Friday, March 27, 2009

Social work - The Missing Catalyst

Editorial, Islamic Voice, September 2008

Social workers play the role of catalyst in a society. They connect the needy with the philanthropists, poor with the resourceful, illiterate with the educated ones, sick with healers, unaware with the informed, unskilled with the trainers. Their voluntary spirit and selfless zeal levels off the socio-economic inequities and inequalities. They find the balm for the social wounds, solace for the restless souls, wipe the tears off the eyes of the deprived, drive away the despondency and herald the hope.

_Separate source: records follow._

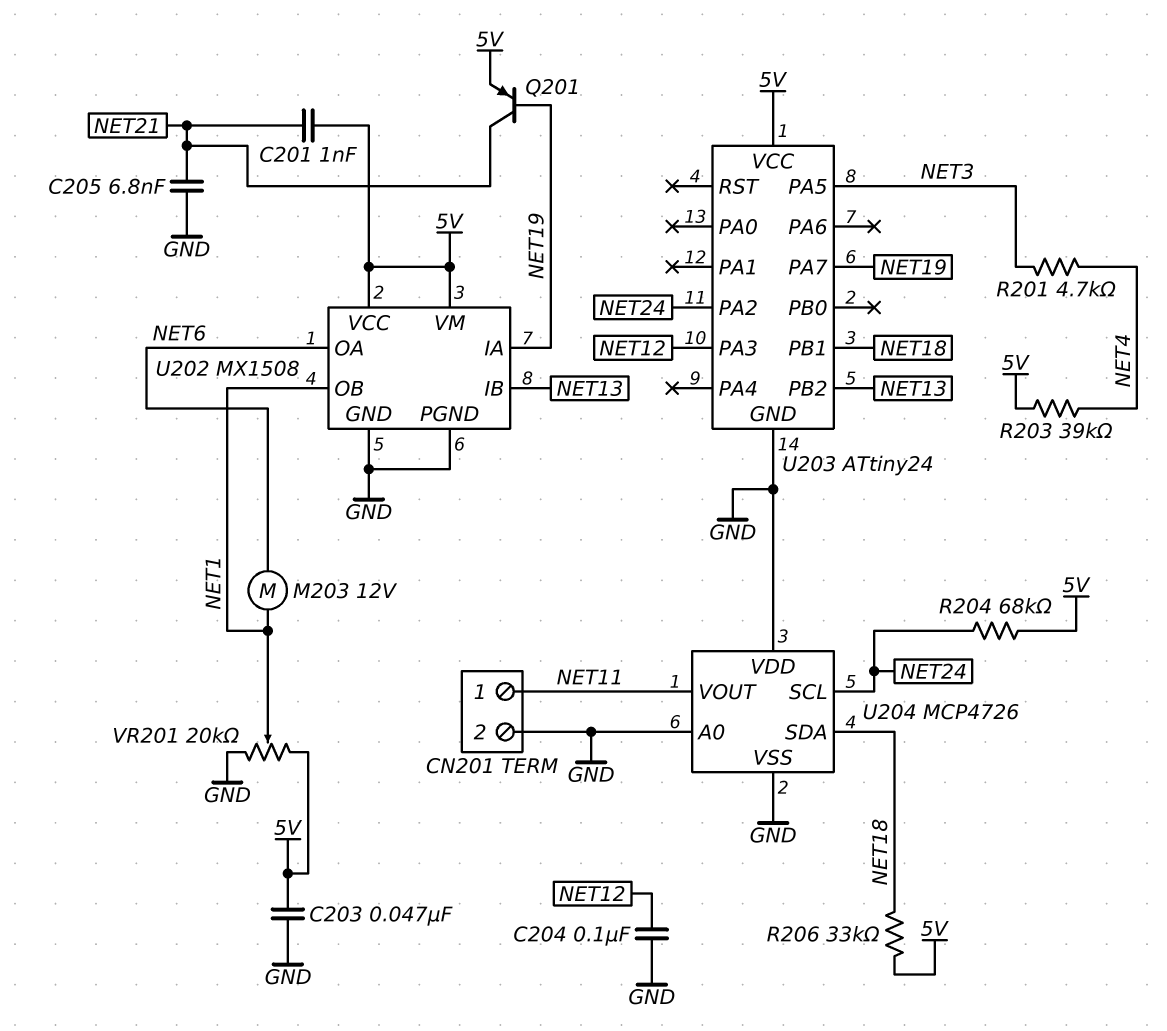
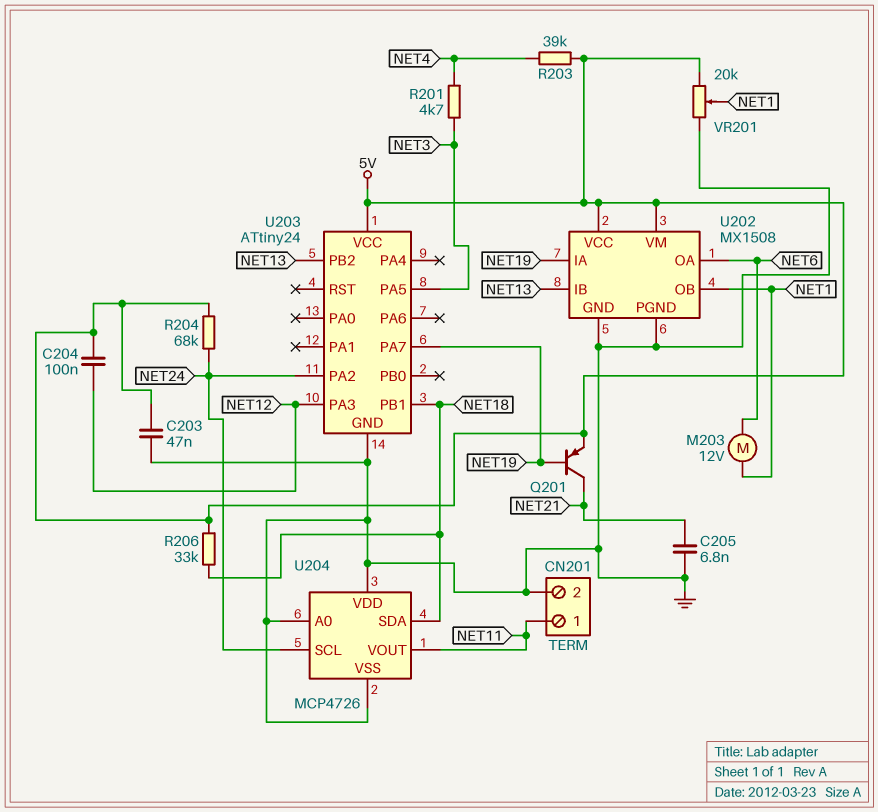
C201: 1nF (5V, NET21) -> none
C204: 100nF (GND, NET12) -> 100nF (5V, NET12)

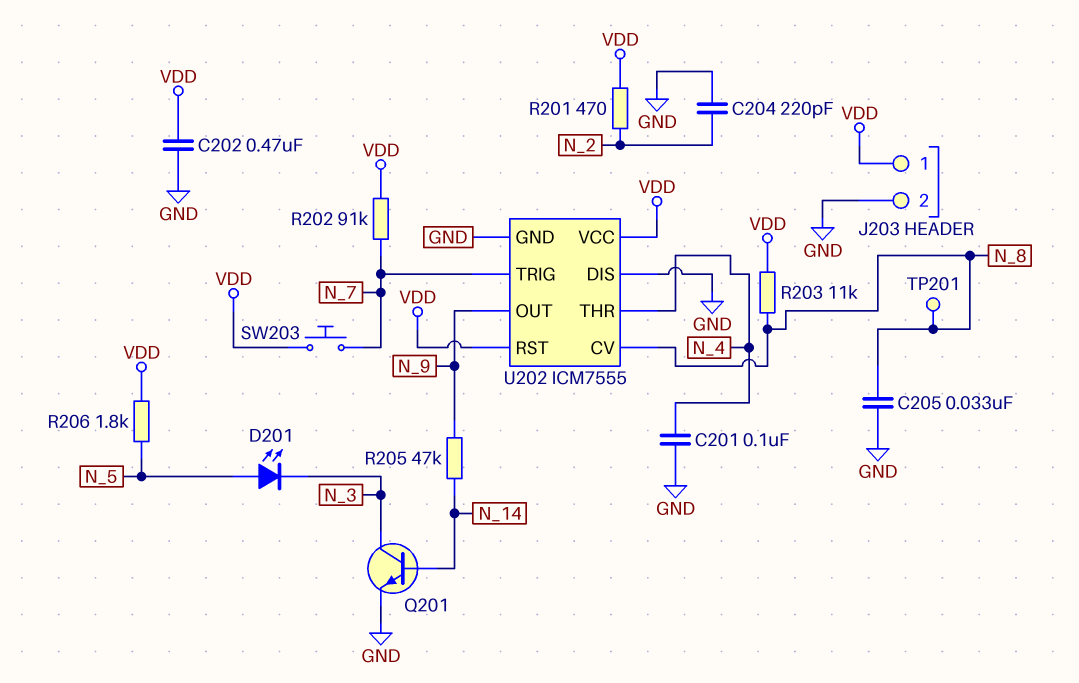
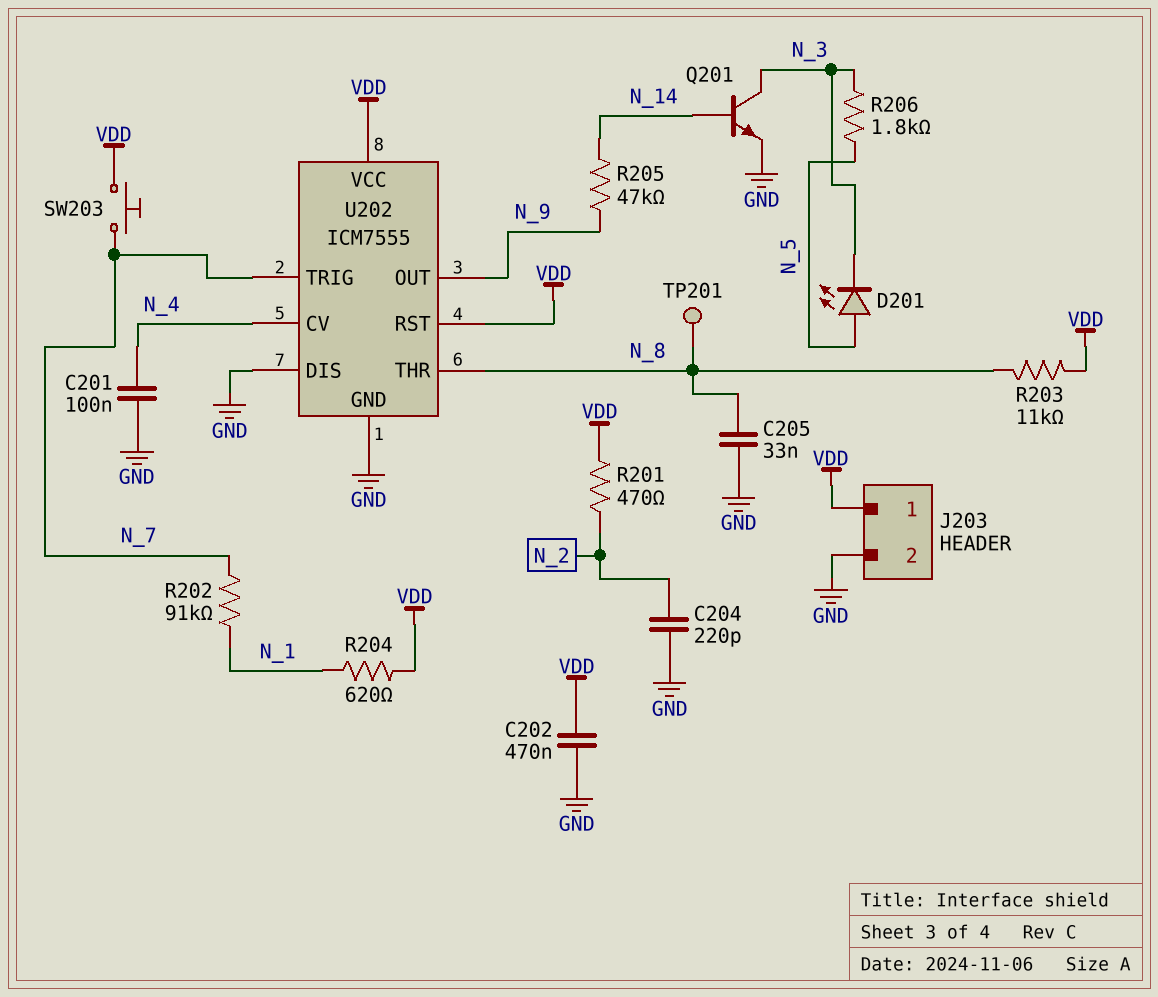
R202: 91k (N_7, VDD) -> 91k (N_1, N_7)
R204: none -> 620 (N_1, VDD)
R206: 1.8k (N_5, VDD) -> 1.8k (N_3, N_5)
U202 pin CV: N_8 -> N_4
U202 pin THR: N_4 -> N_8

Societies with social workers are societies with hope, though not without inequalities. Social worker fills the gap between the high and the low, privileged and the unprivileged. All nations and communities that have cared to train social workers, rewarded the voluntary spirit and recognized sacrifice, reap the rich harvest of happiness and satisfaction.

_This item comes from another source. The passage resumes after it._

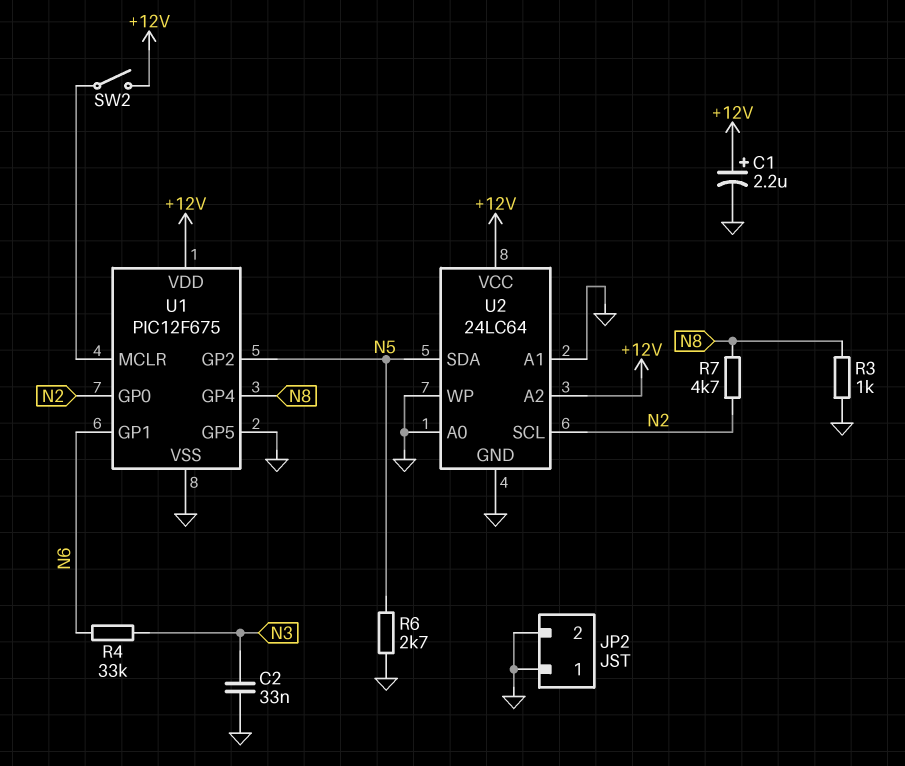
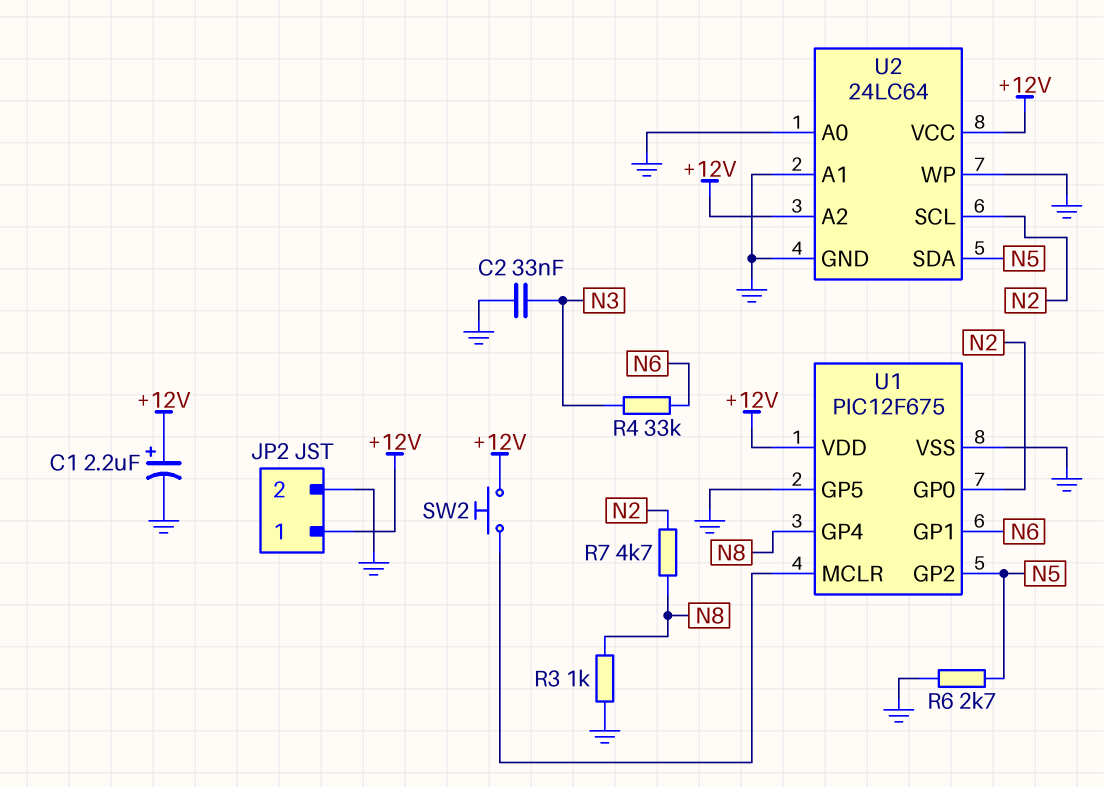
JP2 pin 1: GND -> +12V
SW2: switch (+12V, U1/MCLR) -> button (+12V, U1/MCLR)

Muslims in India have not adequately nurtured social workers. Few have made a mark in the field. Even the term ¡social work¢ is interpreted in narrow terms with limited scope. Helping the needy, doling out charities to beggars, visiting the ailing, organizing the circumcision camps (sunnat e Ibrahimi) for the kids, helping out the Hajj pilgrims is all that constitutes the social work.

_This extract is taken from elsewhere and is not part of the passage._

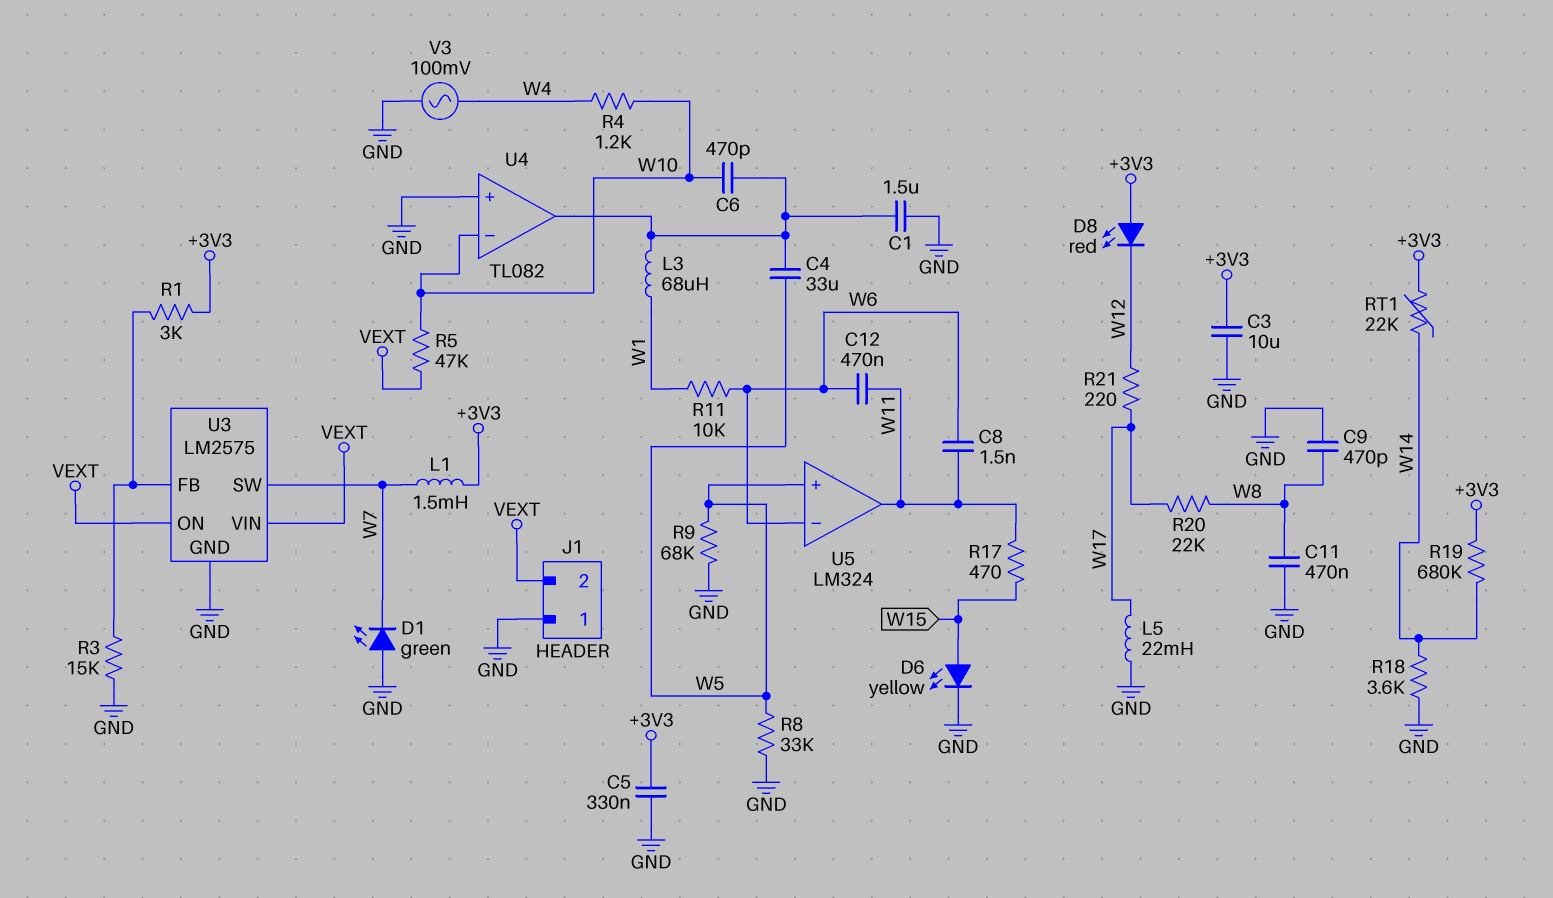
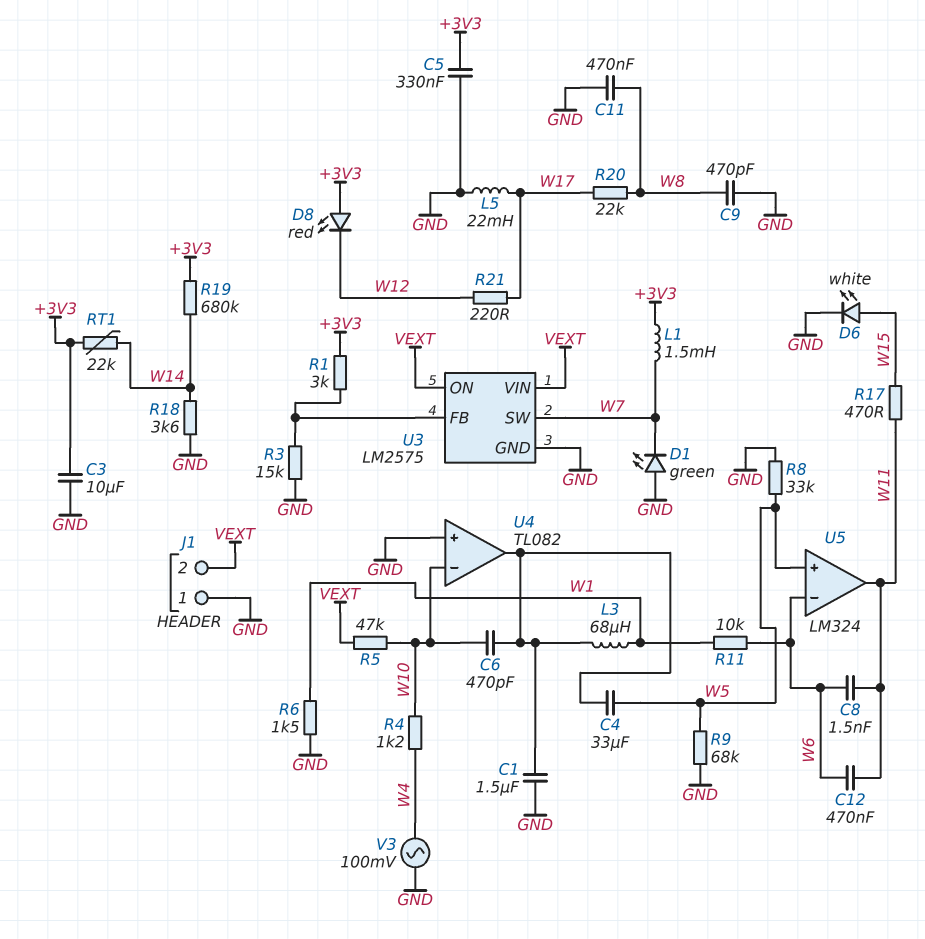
D6: LED yellow (A W15, K GND) -> LED white (A W15, K GND)
R6: none -> 1.5k (GND, W1)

But in the larger world we live today, social work has assumed wider scope. Indeed, all members of the society require some kind of succour, counseling, words of compassion, a healing touch at some point of time in their lives. With human knowledge, necessities and realm of human activity having expanded, the citizens always look for guidance and solace from some quarters, notwithstanding their social level and economic strata.

Contemporary social worker has to grapple with multifarious social problems and issues and has to tackle them at several levels, from spreading awareness to mitigation to elimination of maladies even while developing legal framework to abolish and executive apparatus to eradicate certain vices. He has to change with the times and be aware of the modern social norms in order to be in sync with the urges of the times.

As HIV-Aids spreads its tentacles, dowry deaths keep spiraling, drop-out from schools mount, aged and sick are left uncared, marital woes drive women to despondency, kids get abandoned, single-parent home abound, environment is drained off its vitality, farms lose their fertility, fisheries collapse, calamities render millions homeless, juvenile delinquency rises, red light areas thrive, widows find no shelter and ageing spinsters have no takers, the frontiers of social work are limitlessly expanding. Besides, the physically disabled and persons with inadequate sensory faculties (viz, the blind, deaf and dumb, mentally retarded etc) add a vast realm to the existing problems. As societies grow complex, problems and issues too develop complexity. Simplistic solutions do not work. They need a whole paraphernalia for grassroots activism and advocacy.

Organised social work is conspicuous by its absence in the Muslim society. Problems only fester if they are ignored. In a plural society, the moral fabric of the society is not amenable to religious solutions. Paradigm shift is inevitable. Prostitution will not go away by pleading for modest behaviour. Nor delinquency will vanish by advocating deterrent punishments. Nor even interest-free mantra can drive away poverty and indebtedness. Problems are rooted in socio-economic context and deeper study and innovative ways have to be found to combat the evils. Advancement in social sciences have even brought about sea change in key concepts like justice and equality. While Islamist theologians would look at justice from merely punitive angle, its rehabilitative, reformative and compensatory facets have remained totally unknown in the community. Similarly, equality and equity are no longer held identical. Much thought has been invested by modern day social and
political scientists in developing new frameworks for transformation of societies.

The Government too looks at the voluntary organization (or what is called NGOs in modern day parlance) to reach to the grassroots of the people and disburse funds and create awareness regarding various social maladies and remedial measures. This only brings to focus the need to set up credible organization which could bring about change with full transparency and accountability.

The community needs to rise to the occasion and rope its youth into social work. Unless a sizeable body of social workers comes into existence, the community would remain a picture of misery, neglect, apathy, pity, and backwardness.